The Kenyan government, through the Kenya Bureau of Standards (KEBS), has issued a statement banning the importation of used car spare parts. The restriction applies only to used car parts and does not put any barriers for importers of new spares.

This is part of the long- term government strategy which hopes to  gradually phase out second-hand vehicles in the country thus increasing demand for locally assembled vehicles.

The agency’s notice requires that parts like tires, tie-rod-ends, bearings, spark plugs, clutch plates, brake pads, tubes, brake hose pipes, rubber bushes, filters, pressure plates, rack ends, ball joints, brake and clutch cables among others are to be imported only as new.

“The used motor vehicle spare parts are not to be imported. This is outlined in the standard and implementation policy that began in March 2018. KEBS has only restricted the used spare parts, not new ones,” said the KEBS Corporate Communications Manager Phoebe Gituku

According to Business Daily- a local newspaper, most of these spare parts are imported from Dubai and Japan.

Businessmen in this line of trade have expressed concerns over the ban stating that most of them and their employees are set to lose their livelihoods.

“I don’t think they are being genuine and you can see the whole conspiracy from the new motor vehicle dealers to take over the spares market as well. The government is not likely to achieve much because even the salvage motor vehicles still generate a significant portion of the second-hand parts.
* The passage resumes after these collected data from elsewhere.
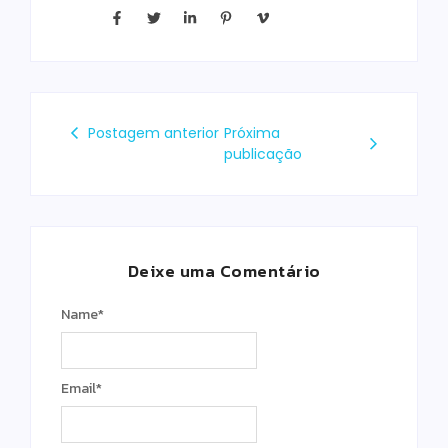
Postagem anterior
Próxima
publicação
Deixe uma Comentário
Name
*
Email
*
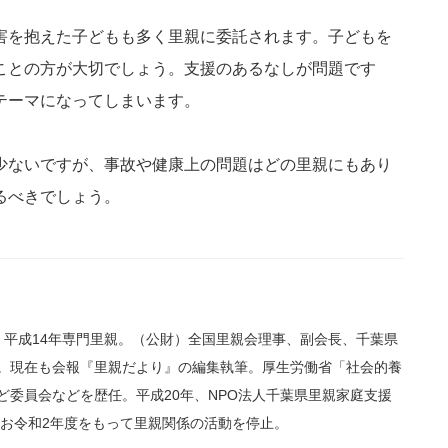
害を抱えた子どもも多く里親に委託されます。子どもを
ことの方が大切でしょう。支援のあるなしが問題です
テーマになってしまいます。
少ないですが、事故や健康上の問題はどの里親にもあり
るべきでしょう。
。平成14年専門里親。（公財）全国里親会理事、副会長、千葉県
。現在も会報『里親だより』の編集執筆。厚生労働省「社会的養
ど委員会などを歴任。平成20年、NPO法人千葉県里親家庭支援
なお令和2年度をもって里親関係の活動を停止。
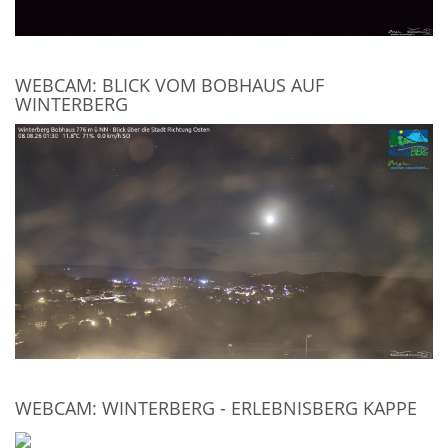
WEBCAM: BLICK VOM BOBHAUS AUF
WINTERBERG
WEBCAM: WINTERBERG - ERLEBNISBERG KAPPE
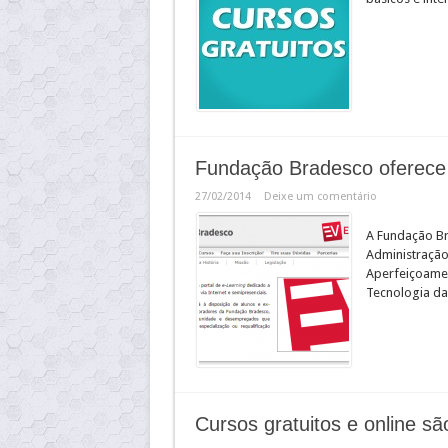
Fundação Bradesco oferece c
27/02/2014
Deixe um comentário
A Fundação Br
Administração
Aperfeiçoame
Tecnologia d
Cursos gratuitos e online s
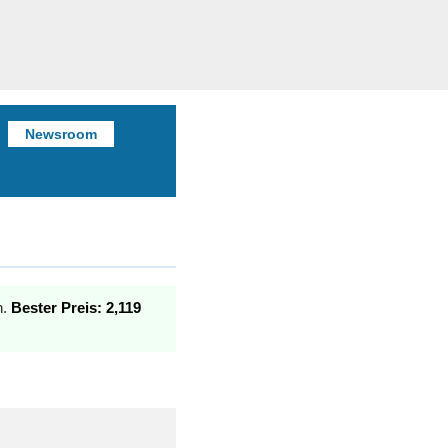
Newsroom
n.
Bester Preis: 2,119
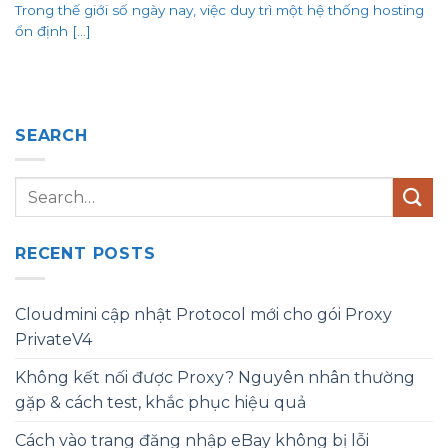
Trong thế giới số ngày nay, việc duy trì một hệ thống hosting
ổn định [...]
SEARCH
RECENT POSTS
Cloudmini cập nhật Protocol mới cho gói Proxy
PrivateV4
Không kết nối được Proxy? Nguyên nhân thường
gặp & cách test, khắc phục hiệu quả
Cách vào trang đăng nhập eBay không bị lỗi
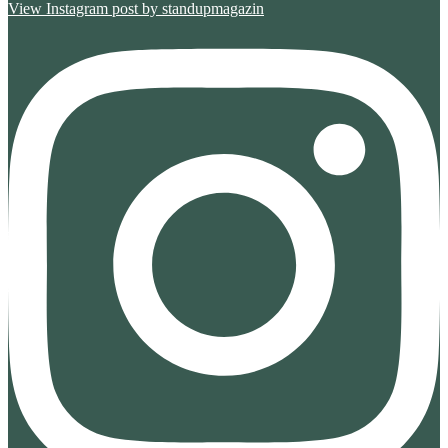
View Instagram post by standupmagazin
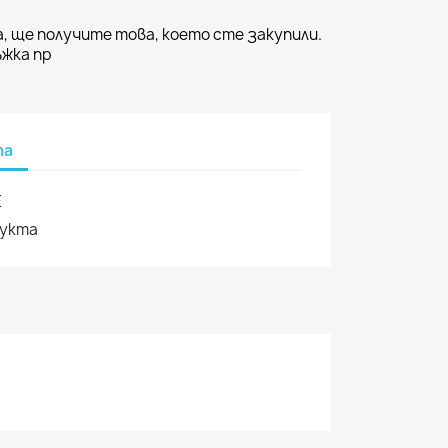
, ще получите това, което сте закупили.
жка пр
та
E
дукта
Some of the so-called new parts are fake and break down very fast,” explained Charles Munyori, who is the Kenya Auto Bazaar Association secretary-general.

The move is set to be a big blow to motorists who hugely rely on the second-hand spare parts which are said to be cheaper and of better quality than new ones from China, Taiwan, Indonesia, and India.

An economic survey shows that in 2018, Kenyans spent an estimated Ksh10.1 billion on the importation of second-hand spare parts based on the preferences of motorists.